■ **Given records**:
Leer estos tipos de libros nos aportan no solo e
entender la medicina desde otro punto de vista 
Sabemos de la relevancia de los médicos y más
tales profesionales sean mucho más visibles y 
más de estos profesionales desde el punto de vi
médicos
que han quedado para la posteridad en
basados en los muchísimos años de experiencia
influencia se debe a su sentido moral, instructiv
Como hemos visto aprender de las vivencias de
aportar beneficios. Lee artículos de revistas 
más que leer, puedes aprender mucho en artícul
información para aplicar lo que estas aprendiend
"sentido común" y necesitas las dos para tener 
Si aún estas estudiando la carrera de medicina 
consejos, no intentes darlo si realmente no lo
* * *
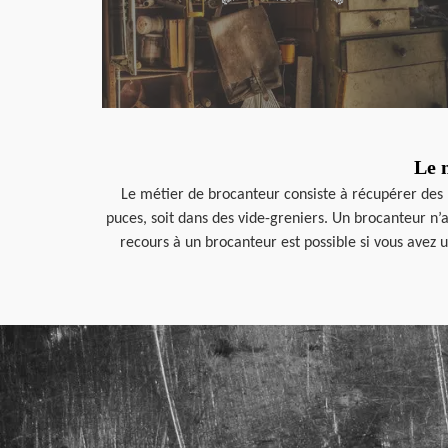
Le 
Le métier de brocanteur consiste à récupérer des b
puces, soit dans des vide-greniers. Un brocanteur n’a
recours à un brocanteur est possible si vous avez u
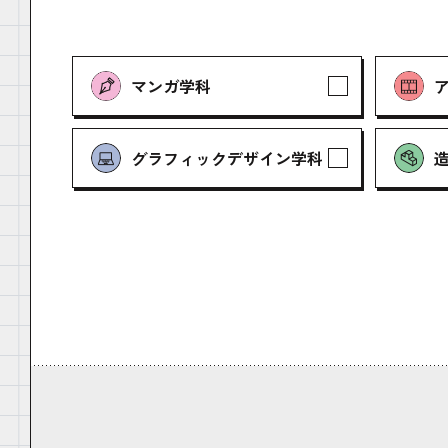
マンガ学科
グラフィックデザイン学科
* * *
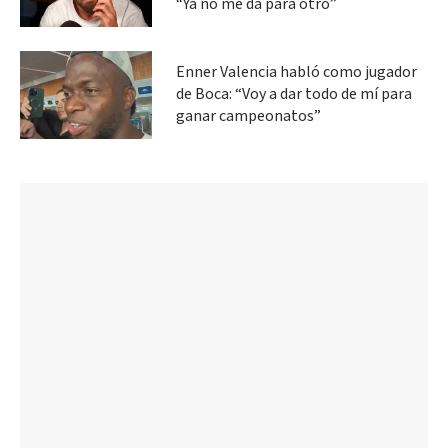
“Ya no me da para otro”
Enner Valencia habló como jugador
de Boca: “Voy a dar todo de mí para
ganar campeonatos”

■ **Work task**: Only the lines above starting at the one containing "basados en los muchísimos años de experiencia" and ending at the one containing "más que leer, puedes", both included, are to be returned, exactly as they read.

■ **Result for this exercise**:
basados en los muchísimos años de experiencia
influencia se debe a su sentido moral, instructiv
Como hemos visto aprender de las vivencias de
aportar beneficios. Lee artículos de revistas 
más que leer, puedes aprender mucho en artícul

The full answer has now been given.